TL; DR; use a string with the appropriate encoding if there is no reason for this.
It depends on what is required. Here are some differences - keep in mind that modern computers are fast, and conversion probably only accounts for a small fraction of the total application time, so “big processing” usually cannot be measurable!
String (with ISO 8601 or more stringent XML dateTime ):
- "more space" / "more processing" (see above) / fixed size or variable size
- standardized cultural neutral format
- easy to read and easily identifiable
- supports time zones
- more range (-9999 to 9999)
- greater / arbitrary accuracy (up to 1us)
- lexicographically ordered (in the same time zone and compatible format)
Age (UNIX variant):
- "less space" / "less processing" / fixed size
- standardized neutral neutral format
- not readable by humans (a conscientious coder should be able to identify "now")
- no timezones (cannot even distinguish between "local" and UTC)
- smaller range (from 1970 to 2034 with a signed 32-bit number)

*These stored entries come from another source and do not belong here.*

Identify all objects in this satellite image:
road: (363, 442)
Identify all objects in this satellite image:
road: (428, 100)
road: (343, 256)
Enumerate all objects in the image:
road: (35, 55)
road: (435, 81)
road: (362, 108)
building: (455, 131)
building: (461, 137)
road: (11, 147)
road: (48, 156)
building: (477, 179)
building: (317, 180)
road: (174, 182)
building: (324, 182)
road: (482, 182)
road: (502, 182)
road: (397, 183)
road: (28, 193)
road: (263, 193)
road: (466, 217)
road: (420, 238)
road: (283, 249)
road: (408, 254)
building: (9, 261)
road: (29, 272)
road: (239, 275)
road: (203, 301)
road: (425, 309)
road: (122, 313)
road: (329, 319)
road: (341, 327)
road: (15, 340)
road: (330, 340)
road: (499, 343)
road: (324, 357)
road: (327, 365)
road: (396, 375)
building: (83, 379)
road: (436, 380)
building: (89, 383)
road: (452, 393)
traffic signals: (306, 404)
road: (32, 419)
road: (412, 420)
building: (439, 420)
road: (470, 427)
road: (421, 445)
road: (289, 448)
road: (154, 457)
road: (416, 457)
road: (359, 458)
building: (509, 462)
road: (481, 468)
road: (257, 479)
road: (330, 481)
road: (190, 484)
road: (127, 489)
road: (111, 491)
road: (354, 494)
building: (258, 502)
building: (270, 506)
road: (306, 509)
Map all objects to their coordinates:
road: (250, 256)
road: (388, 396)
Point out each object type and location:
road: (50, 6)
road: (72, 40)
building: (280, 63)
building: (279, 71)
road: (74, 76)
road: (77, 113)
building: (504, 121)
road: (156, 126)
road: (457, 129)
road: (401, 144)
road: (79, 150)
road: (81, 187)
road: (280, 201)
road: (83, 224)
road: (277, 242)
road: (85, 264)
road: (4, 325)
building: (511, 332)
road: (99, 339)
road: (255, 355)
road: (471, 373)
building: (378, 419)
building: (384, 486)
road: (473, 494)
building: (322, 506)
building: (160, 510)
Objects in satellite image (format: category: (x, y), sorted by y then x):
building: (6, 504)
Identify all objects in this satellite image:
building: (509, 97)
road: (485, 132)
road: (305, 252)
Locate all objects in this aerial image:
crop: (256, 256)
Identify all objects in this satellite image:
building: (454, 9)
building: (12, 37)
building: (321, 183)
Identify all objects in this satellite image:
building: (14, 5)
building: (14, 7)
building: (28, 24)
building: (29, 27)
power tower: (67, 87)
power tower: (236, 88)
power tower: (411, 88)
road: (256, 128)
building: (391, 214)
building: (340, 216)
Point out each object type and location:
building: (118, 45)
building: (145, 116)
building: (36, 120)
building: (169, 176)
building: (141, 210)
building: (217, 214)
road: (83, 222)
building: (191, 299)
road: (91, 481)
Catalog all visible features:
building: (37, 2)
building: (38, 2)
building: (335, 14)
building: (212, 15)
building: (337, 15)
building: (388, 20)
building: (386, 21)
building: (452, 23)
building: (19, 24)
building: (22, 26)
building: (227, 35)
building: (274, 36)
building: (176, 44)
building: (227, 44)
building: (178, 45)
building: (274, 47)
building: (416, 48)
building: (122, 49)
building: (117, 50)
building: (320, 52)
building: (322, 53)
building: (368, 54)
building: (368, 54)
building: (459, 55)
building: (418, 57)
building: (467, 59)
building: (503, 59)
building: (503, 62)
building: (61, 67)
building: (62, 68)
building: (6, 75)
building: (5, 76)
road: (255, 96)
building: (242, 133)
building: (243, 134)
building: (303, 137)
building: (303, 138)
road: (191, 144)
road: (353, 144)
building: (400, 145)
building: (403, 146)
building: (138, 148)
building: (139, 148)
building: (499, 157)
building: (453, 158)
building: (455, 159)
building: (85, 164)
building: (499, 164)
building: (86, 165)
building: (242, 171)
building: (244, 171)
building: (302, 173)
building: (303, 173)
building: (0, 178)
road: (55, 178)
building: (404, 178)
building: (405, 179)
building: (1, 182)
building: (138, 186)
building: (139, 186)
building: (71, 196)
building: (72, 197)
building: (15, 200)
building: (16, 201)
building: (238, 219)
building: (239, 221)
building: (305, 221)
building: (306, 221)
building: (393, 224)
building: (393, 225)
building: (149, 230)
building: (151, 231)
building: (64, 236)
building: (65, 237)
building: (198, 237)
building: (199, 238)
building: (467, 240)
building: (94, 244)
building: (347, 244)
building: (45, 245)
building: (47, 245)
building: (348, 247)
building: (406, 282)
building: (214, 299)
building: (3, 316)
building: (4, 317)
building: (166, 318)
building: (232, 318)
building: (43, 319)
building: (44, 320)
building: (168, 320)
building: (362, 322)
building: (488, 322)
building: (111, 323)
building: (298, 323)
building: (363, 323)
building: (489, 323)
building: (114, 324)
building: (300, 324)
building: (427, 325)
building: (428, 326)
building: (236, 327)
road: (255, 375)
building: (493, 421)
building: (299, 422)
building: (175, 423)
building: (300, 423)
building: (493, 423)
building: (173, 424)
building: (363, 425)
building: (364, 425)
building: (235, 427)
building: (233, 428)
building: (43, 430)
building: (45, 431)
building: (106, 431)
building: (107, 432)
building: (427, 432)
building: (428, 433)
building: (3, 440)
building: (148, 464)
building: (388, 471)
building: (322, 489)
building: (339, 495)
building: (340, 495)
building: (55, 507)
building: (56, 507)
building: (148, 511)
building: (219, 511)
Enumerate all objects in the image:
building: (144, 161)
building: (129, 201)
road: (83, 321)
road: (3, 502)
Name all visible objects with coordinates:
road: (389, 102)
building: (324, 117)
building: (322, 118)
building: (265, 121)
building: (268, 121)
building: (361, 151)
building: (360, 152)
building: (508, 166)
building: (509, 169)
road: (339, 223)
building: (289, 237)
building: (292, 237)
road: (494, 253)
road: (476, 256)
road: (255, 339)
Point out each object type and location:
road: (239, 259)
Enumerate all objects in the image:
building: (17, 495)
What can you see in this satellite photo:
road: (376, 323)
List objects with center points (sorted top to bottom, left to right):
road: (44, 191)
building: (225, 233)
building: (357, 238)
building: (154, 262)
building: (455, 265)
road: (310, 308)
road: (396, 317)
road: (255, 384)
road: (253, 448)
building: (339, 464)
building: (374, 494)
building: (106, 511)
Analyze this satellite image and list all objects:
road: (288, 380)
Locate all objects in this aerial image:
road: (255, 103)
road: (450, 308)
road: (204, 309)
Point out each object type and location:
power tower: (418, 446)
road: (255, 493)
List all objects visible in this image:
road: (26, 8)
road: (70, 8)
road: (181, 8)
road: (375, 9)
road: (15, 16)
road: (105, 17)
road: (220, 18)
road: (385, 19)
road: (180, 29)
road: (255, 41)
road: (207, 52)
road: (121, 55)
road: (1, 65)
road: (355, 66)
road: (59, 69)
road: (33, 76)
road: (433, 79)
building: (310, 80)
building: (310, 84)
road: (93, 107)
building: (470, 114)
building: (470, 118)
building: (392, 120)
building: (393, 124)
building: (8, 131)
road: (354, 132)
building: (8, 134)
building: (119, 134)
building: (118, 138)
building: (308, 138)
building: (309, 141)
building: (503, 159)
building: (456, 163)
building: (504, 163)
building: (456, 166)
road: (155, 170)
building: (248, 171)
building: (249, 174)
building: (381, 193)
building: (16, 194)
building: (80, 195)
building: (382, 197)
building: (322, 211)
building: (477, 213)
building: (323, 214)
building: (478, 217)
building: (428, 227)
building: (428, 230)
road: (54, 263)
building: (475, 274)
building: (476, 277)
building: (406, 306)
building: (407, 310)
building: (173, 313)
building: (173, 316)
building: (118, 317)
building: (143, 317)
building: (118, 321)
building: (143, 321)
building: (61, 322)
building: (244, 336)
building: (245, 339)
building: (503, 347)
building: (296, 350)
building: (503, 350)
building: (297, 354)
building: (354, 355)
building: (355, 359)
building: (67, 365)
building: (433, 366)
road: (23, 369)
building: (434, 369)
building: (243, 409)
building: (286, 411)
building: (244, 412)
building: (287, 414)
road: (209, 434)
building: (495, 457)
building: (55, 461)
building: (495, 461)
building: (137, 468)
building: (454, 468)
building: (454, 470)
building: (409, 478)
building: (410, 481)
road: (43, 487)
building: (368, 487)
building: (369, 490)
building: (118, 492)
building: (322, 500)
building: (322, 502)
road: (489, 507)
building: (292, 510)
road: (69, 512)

- less / fixed accuracy (1 second)
- numerical ordering
( Julian Day is another encoding with many similarities to the time of the era.)
Conclusion:
If space / performance is not a proven issue, this requires performance analysis and functional requirements - I would choose the first one. Today computers are a little faster than computers just a few years ago, and much, much faster than computers decades ago.